The Art of Experience

Siyam Melke – Aparicio PM – Honorbound

[1] Aristotle once said, “A young man is not qualified to be a student of Politics; for he lacks the experience of the affairs of life…those who direct their desires and actions by reason will gain much profit from the knowledge of these matters.” He depicts that man, especially at a younger age, do not possess the appropriate mentality to tackle on the study of politics because they too themselves do not understand and lack the experience to grasp what the greater good for citizens is. However, when does man reach this point? Is it not that until the end of time, man will endure day-to-day experiences that have the ability to change his perspective on the world within an instant? [2] Aristotle then later followed his statement by saying, “…it is reasonable to suppose that the time passes more pleasantly with those who possess, than with those who are seeking knowledge.” He explains that it is easier to speak with someone who already possesses wisdom and knowledge, rather than someone who is constantly seeking that knowledge. My inner intolerant self would have to agree, but who am I to get agitated with those who are seeking?

So, if knowledge is power, where does knowledge derive from? When reflecting on the roots of knowledge, I began to grasp the fact that most epiphanies and knowledge indeed come from our own trifling and significant day-to-day experiences. I have always pondered about the significance of experiences until my own screamed profanities at me. Every weekday is the same routine: I wake up, get ready, go to school, come home, begin my homework, sleep, and repeat. Nonetheless, through this seemingly bland routine, I endure many experiences that broaden my knowledge. I tell you, it can be from the slightest of exchanges to the most deliberate of interactions. [3] Our experiences become a powerful ingrained part of our constant evolving identity and increasingly valuable to us as time passes us by.

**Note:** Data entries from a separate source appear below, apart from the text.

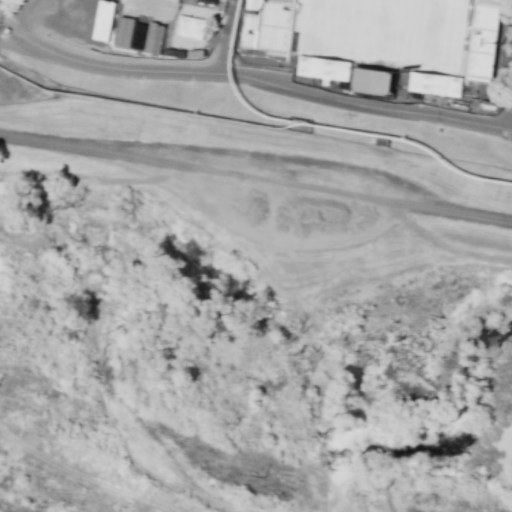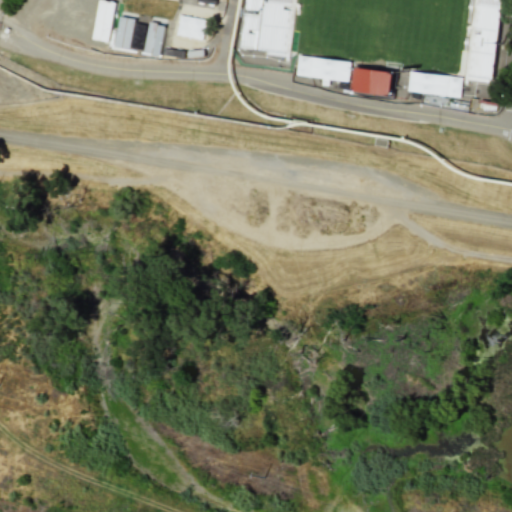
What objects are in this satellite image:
building: (103, 20)
building: (268, 25)
building: (277, 30)
building: (124, 33)
park: (386, 33)
road: (223, 36)
building: (154, 39)
building: (488, 39)
building: (323, 68)
theme park: (279, 70)
road: (255, 79)
building: (373, 81)
building: (378, 83)
building: (428, 85)
railway: (329, 126)
road: (255, 180)
road: (443, 245)
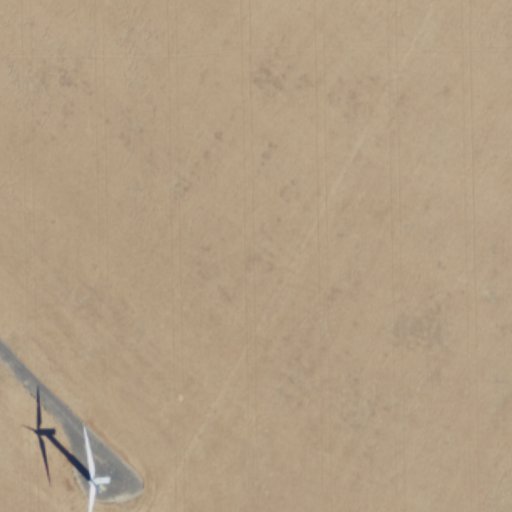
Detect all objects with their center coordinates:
road: (59, 409)
wind turbine: (103, 481)
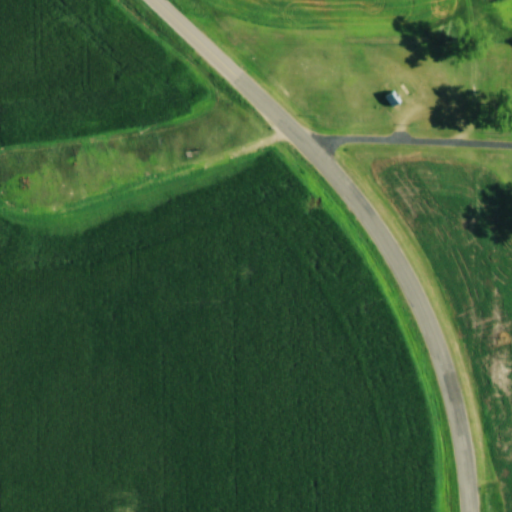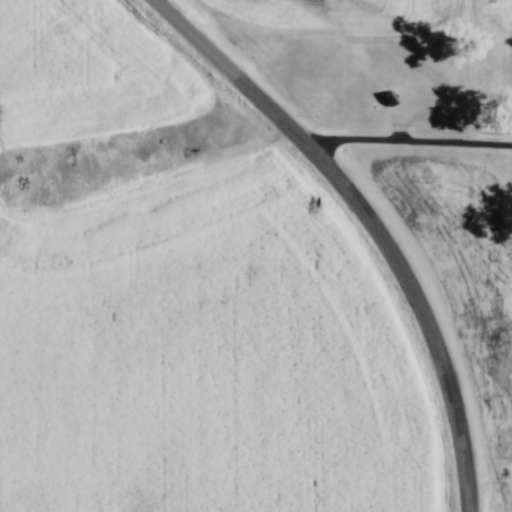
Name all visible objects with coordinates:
road: (158, 4)
building: (389, 99)
road: (408, 144)
road: (373, 226)
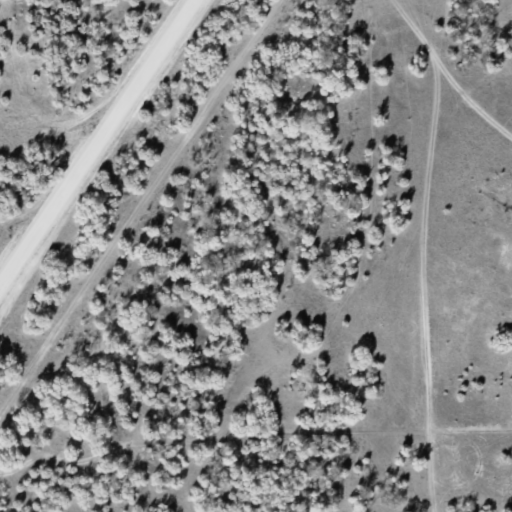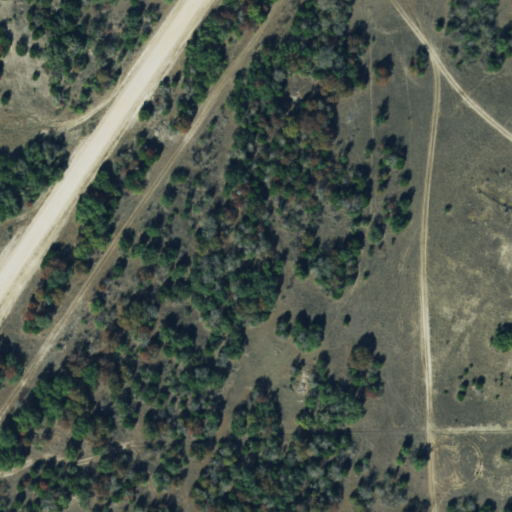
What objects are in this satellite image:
road: (94, 141)
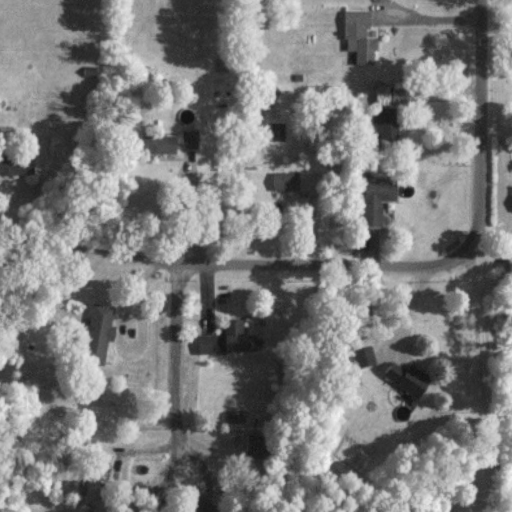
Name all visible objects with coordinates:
building: (357, 33)
building: (385, 92)
road: (490, 122)
building: (387, 125)
building: (188, 137)
building: (155, 143)
building: (15, 162)
building: (292, 180)
building: (377, 187)
road: (236, 240)
building: (508, 260)
building: (95, 332)
building: (226, 338)
road: (180, 341)
building: (361, 355)
road: (484, 373)
building: (403, 377)
building: (197, 503)
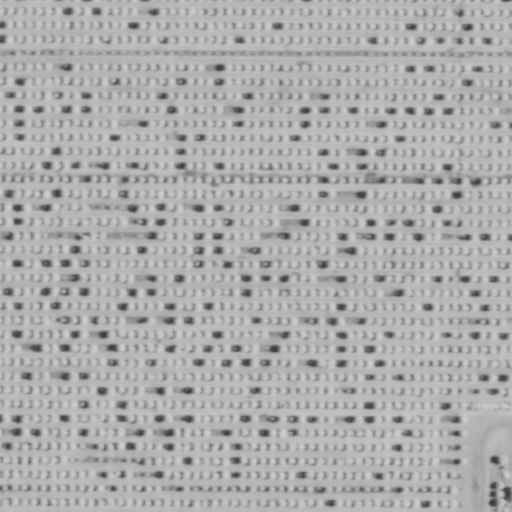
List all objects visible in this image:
road: (505, 444)
building: (508, 493)
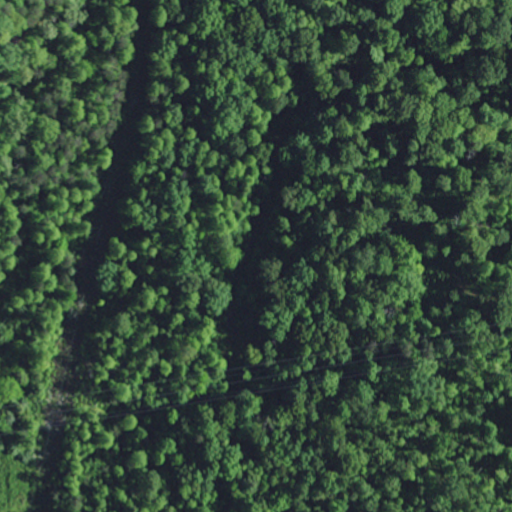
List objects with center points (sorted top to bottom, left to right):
road: (22, 33)
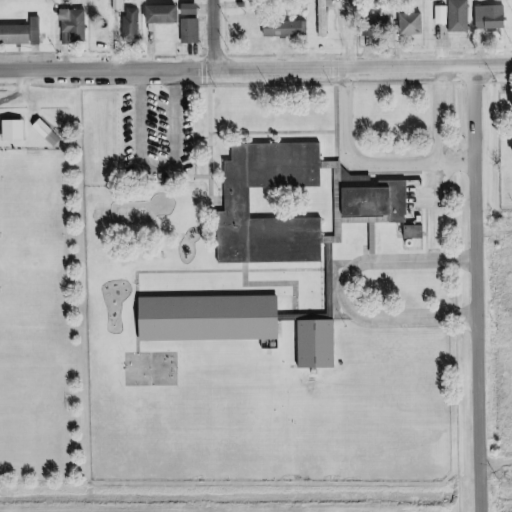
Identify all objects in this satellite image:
building: (193, 8)
building: (456, 15)
building: (493, 17)
building: (327, 18)
building: (177, 21)
building: (384, 21)
building: (134, 23)
building: (414, 23)
building: (76, 25)
building: (287, 28)
building: (25, 33)
road: (212, 34)
road: (489, 65)
road: (233, 67)
road: (293, 86)
building: (17, 129)
building: (50, 132)
road: (268, 133)
road: (202, 141)
building: (269, 201)
building: (382, 201)
building: (418, 232)
road: (490, 232)
road: (468, 288)
building: (214, 318)
building: (321, 344)
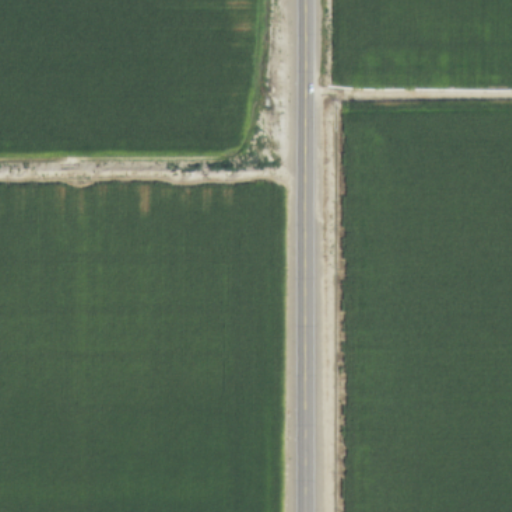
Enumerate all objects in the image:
road: (303, 256)
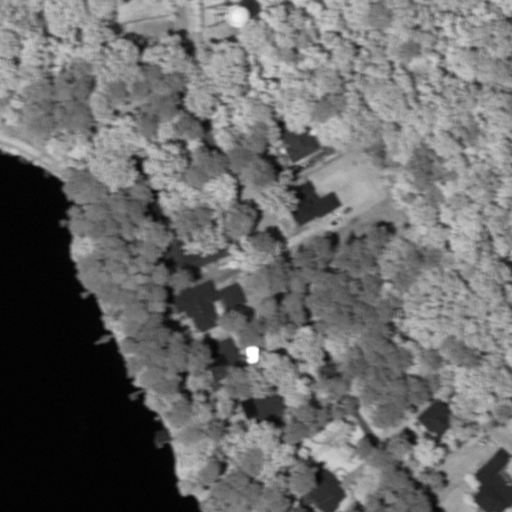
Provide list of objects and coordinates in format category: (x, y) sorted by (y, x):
building: (295, 143)
building: (145, 192)
building: (188, 254)
building: (207, 303)
road: (311, 339)
building: (260, 409)
building: (433, 419)
building: (159, 437)
building: (323, 490)
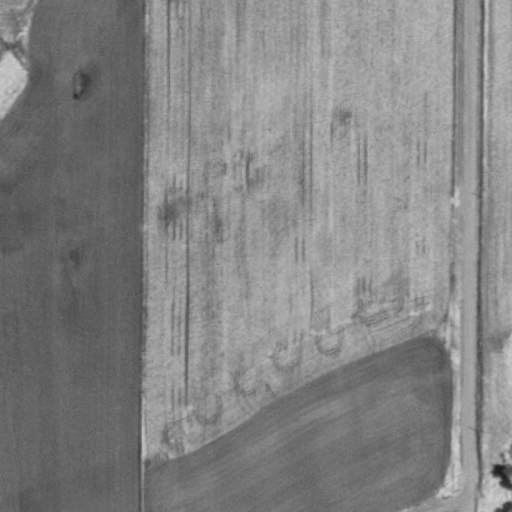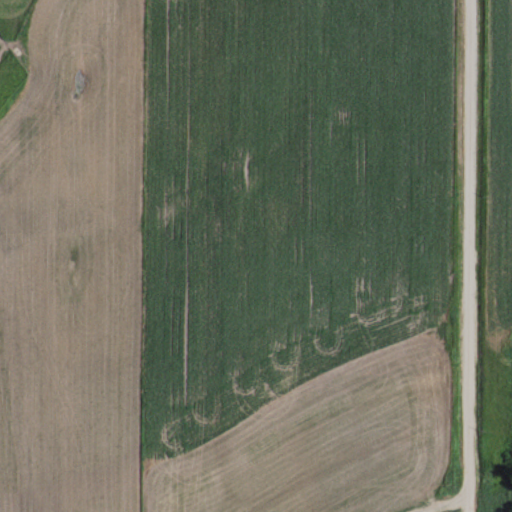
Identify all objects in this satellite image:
road: (468, 256)
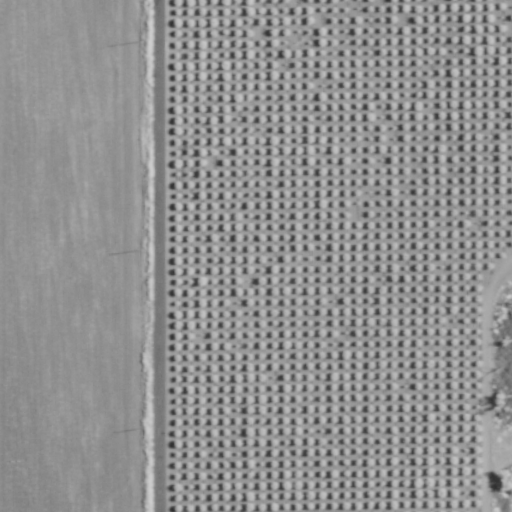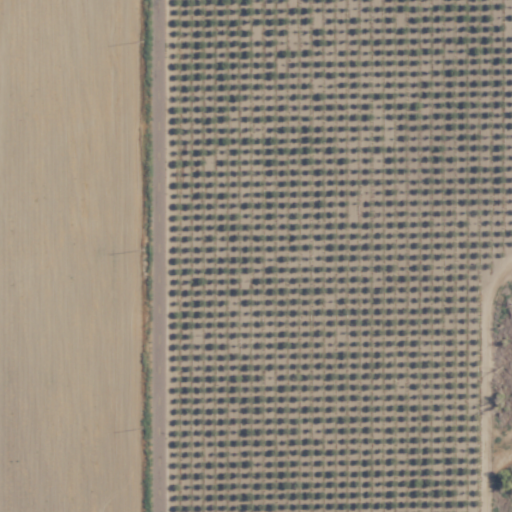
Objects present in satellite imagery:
road: (162, 255)
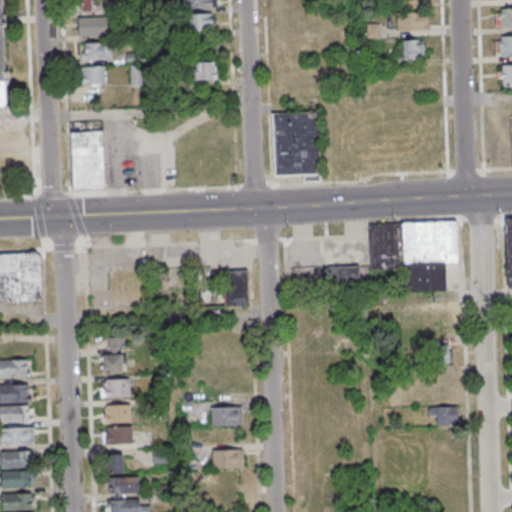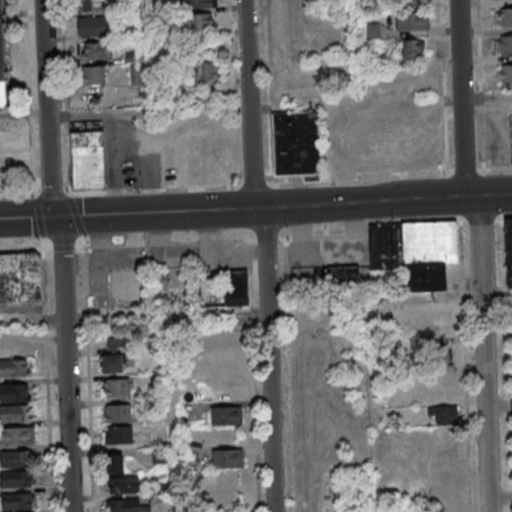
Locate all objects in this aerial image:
building: (503, 0)
building: (197, 3)
building: (90, 5)
building: (503, 18)
building: (412, 21)
building: (199, 22)
building: (93, 28)
building: (503, 46)
building: (411, 50)
building: (96, 52)
road: (151, 56)
building: (1, 57)
building: (2, 62)
building: (206, 70)
building: (505, 75)
building: (92, 76)
road: (482, 85)
road: (488, 98)
road: (446, 104)
road: (152, 113)
building: (296, 144)
building: (88, 160)
building: (8, 162)
road: (498, 170)
road: (273, 181)
road: (256, 209)
traffic signals: (55, 217)
road: (95, 246)
building: (415, 249)
road: (478, 249)
building: (508, 249)
road: (43, 250)
building: (303, 254)
road: (66, 255)
road: (269, 255)
building: (343, 275)
building: (20, 276)
building: (236, 288)
road: (391, 299)
building: (443, 311)
road: (34, 322)
road: (507, 338)
building: (436, 354)
building: (114, 357)
building: (14, 367)
building: (15, 369)
road: (48, 381)
building: (116, 388)
building: (15, 393)
building: (18, 393)
building: (15, 413)
building: (117, 413)
building: (18, 414)
building: (444, 414)
building: (226, 415)
building: (18, 435)
building: (118, 435)
building: (16, 436)
road: (503, 441)
building: (159, 456)
building: (227, 458)
building: (13, 459)
building: (18, 459)
building: (117, 463)
building: (114, 464)
building: (15, 478)
building: (17, 480)
building: (123, 484)
building: (126, 485)
building: (17, 501)
building: (19, 502)
building: (127, 505)
road: (488, 505)
building: (125, 506)
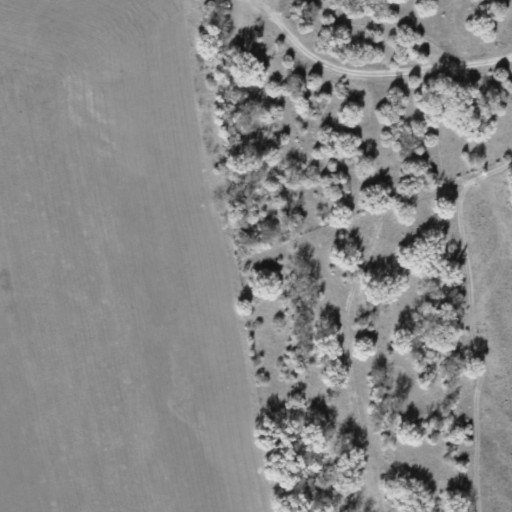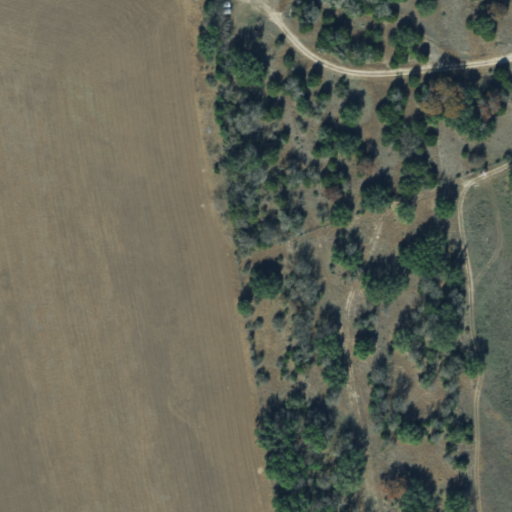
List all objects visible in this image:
road: (373, 68)
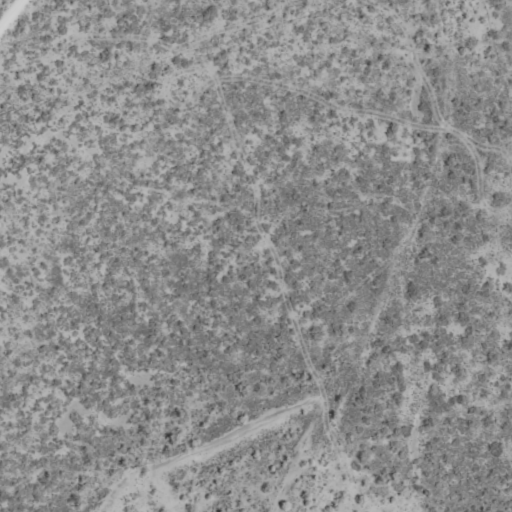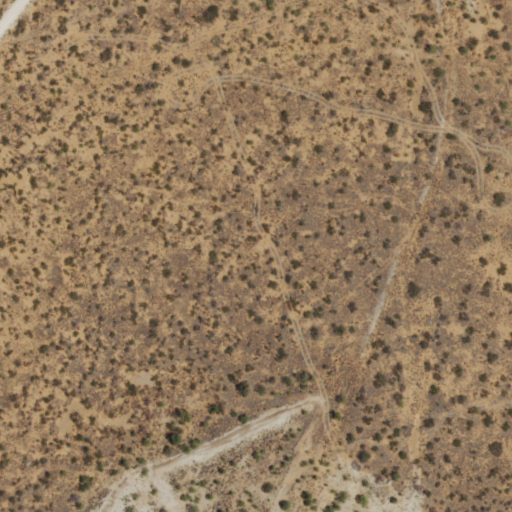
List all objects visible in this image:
road: (12, 14)
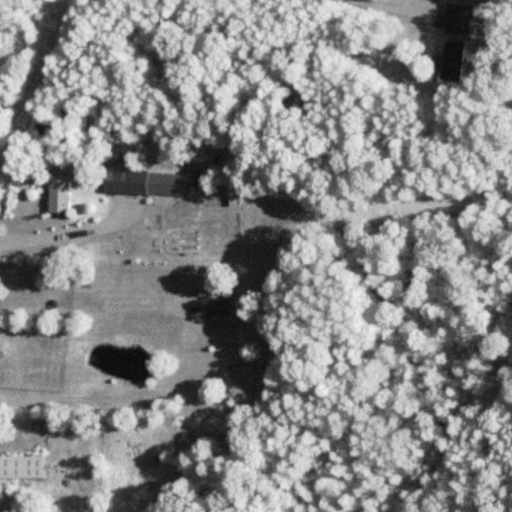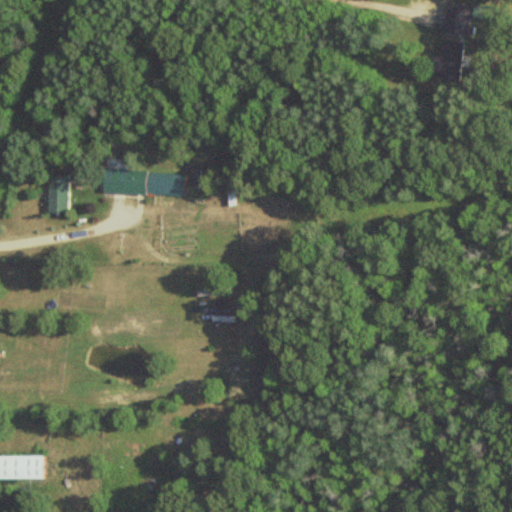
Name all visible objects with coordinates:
road: (360, 4)
building: (456, 19)
building: (452, 61)
building: (141, 181)
building: (55, 194)
road: (55, 239)
building: (20, 467)
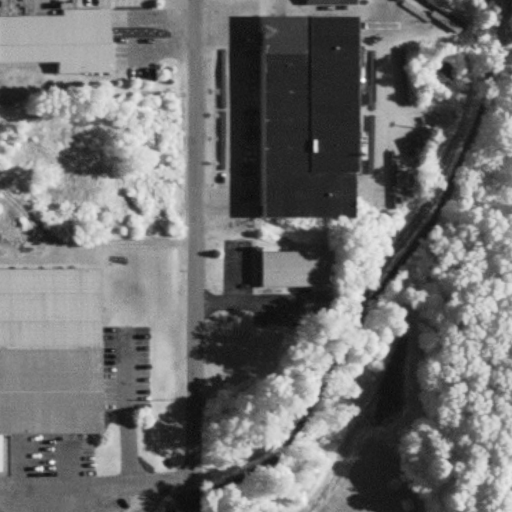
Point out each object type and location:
building: (316, 1)
building: (55, 40)
road: (234, 105)
building: (307, 109)
building: (302, 124)
road: (194, 256)
building: (297, 265)
building: (290, 270)
building: (46, 350)
building: (46, 351)
road: (125, 407)
road: (96, 487)
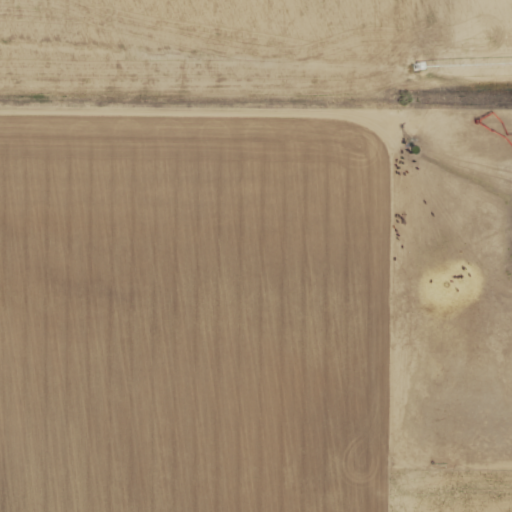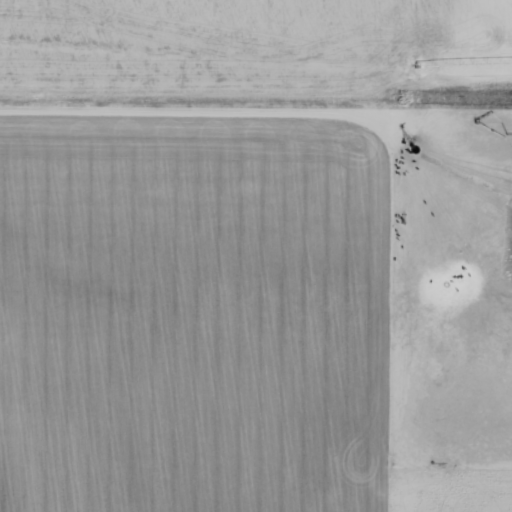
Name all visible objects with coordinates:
road: (323, 226)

It is essential for one to understand that knowledge is retained every day through the smallest of interactions. Through our cognitive ability, we are able to genuinely understand the knowledge within our daily experiences that aim to collect empirical evidence bearing on mental processes to help develop theories that explain that indication, which can come from our experimental knowledge. Therefore, I say to Aristotle that no man will ever obtain the rightful amount of experience to tackle on the world of politics. Every day is a new experience that holds an abundance of knowledge, making it a never-ending learning process. Every man is subjected to a life of endless knowledge so we must not be too quick to judge those who have placed themselves in the face of politics.

[1] Aristotle. “The Nicomachean Ethics.” How to Find Happiness Without a Free Lunch, 2017, Ed. Bernardo Aparicio (Ursuline Academy, 2017), Book I: Ch. 3.

[2] Aristotle. “The Nicomachean Ethics.” How to Find Happiness Without a Free Lunch, 2017, Ed. Bernardo Aparicio (Ursuline Academy, 2017), Book X: Ch. 7.

[3] “The Science Of Why You Should Spend Your Money On Experiences, Not Things.” Association for Psychological Science. May 30, 2015. Accessed June 24, 2017.

[Figure 1] Hobson , Haley. “Experience Vs. Knowledge and Why Experience is More Important.” The Chatham Group- For Technical Positions in the Science Based Industries. August 14, 2013. Accessed June 24, 2017.